Umowa przedślubna Drukuj

Wydawało się, że Mniszech na dworze królewskim nie zyska poparcia dla swych planów, że jego marzenia o zdobyciu skarbów Moskwy i korony carskiej dla Maryny stają się coraz mniej realne.

Nic zatem dziwnego, że czuł się kiepsko. Szczęście jednak go nie opuściło. Niespodziewanie zamysł osadzenia Dymitra na tronie w Moskwie poparli nuncjusz papieski, Klaudiusz Rangoni i jezuici, którzy dostrzegli w wyprawie szansę do załatwienia wielu spraw i interesów. Dzięki ich wstawiennictwu protegowany Mniszcha uzyskał królewską ochronę i nie został wydany wysłannikom cara Godunowa. Co więcej, obaj zostali zaproszeni na poufne rozmowy.

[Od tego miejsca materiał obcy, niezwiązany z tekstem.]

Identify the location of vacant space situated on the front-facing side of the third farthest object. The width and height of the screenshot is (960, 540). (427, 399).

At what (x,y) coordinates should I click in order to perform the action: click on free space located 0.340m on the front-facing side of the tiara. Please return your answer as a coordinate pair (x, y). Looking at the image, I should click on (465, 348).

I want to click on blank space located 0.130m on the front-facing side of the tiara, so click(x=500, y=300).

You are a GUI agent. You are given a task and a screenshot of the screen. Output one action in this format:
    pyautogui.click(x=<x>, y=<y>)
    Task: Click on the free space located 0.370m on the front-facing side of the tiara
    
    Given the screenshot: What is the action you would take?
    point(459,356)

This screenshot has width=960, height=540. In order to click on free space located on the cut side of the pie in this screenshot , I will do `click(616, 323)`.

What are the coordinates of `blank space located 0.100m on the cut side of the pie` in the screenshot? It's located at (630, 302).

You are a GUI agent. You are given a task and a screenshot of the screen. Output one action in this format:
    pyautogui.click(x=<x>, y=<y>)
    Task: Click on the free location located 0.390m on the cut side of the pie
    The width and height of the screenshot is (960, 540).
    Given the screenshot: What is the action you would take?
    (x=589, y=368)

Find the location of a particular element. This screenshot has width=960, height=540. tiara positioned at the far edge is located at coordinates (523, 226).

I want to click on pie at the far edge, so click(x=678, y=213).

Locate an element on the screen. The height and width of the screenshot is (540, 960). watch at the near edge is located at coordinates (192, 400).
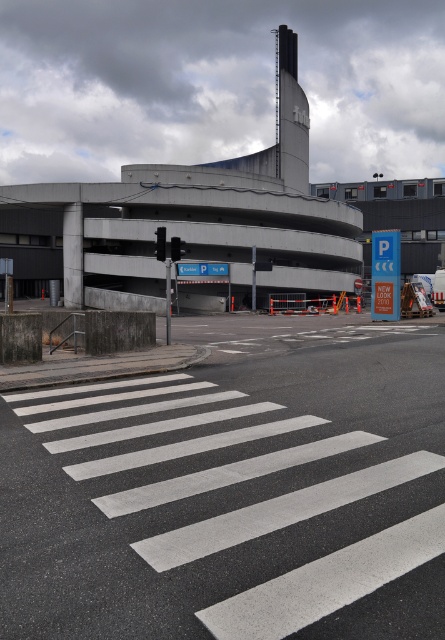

- Moskwa żyje w prawosławnej schizmie - zwrócili uwagę pretendentowi do spadku po Iwanie Groźnym. - Jeśli obiecasz, że nawrócisz lud moskiewski na prawdziwą wiarę, możesz liczyć na nasze wsparcie.

- Władza w Moskwie warta jest każdego nawrócenia - odpowiedział Dymitr, który zgodnie z ich oczekiwaniami przyrzekł, że nawróci się na katolicyzm.